> WHAT TO WORK ON: Locate every line below that contains the word "бізнес" and copy it.

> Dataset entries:
_____
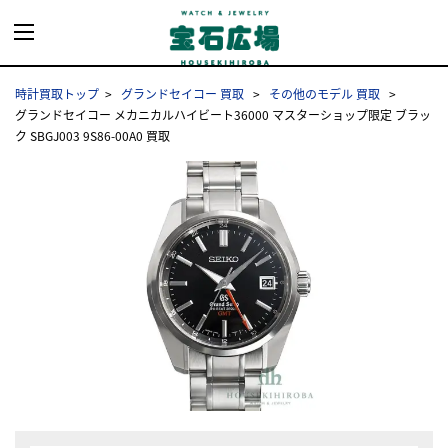
時計買取トップ
グランドセイコー 買取
その他のモデル 買取
グランドセイコー メカニカルハイビート36000 マスターショップ限定 ブラッ
ク SBGJ003 9S86-00A0 買取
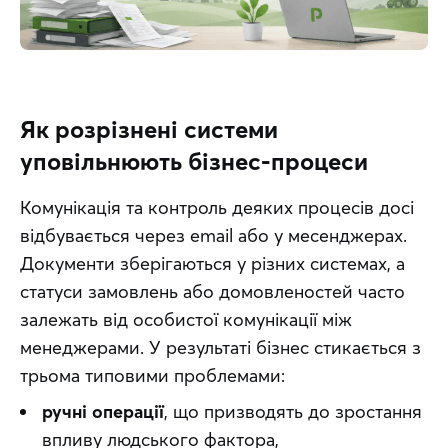
Як розрізнені системи
уповільнюють бізнес-процеси
Комунікація та контроль деяких процесів досі 
відбувається через email або у месенджерах. 
Документи зберігаються у різних системах, а 
статуси замовлень або домовленостей часто 
залежать від особистої комунікації між 
менеджерами. У результаті бізнес стикається з 
трьома типовими проблемами:
ручні операції
, що призводять до зростання
впливу людського фактора,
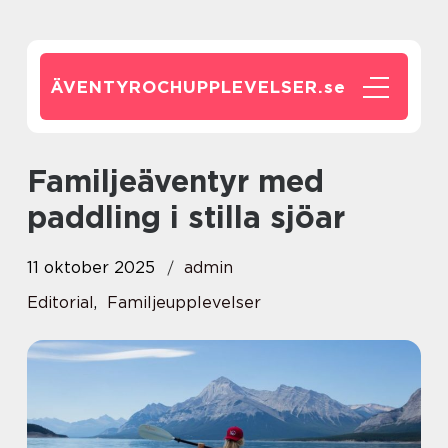
ÄVENTYROCHUPPLEVELSER.
se
Familjeäventyr med
paddling i stilla sjöar
11 oktober 2025
admin
Editorial
,
Familjeupplevelser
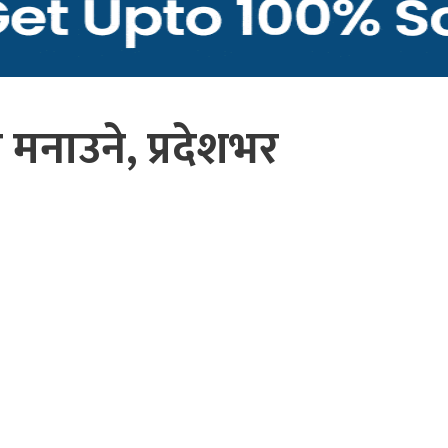
 मनाउने, प्रदेशभर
_____
> EXERCISE RESPONSE:
уповільнюють бізнес-процеси
менеджерами. У результаті бізнес стикається з 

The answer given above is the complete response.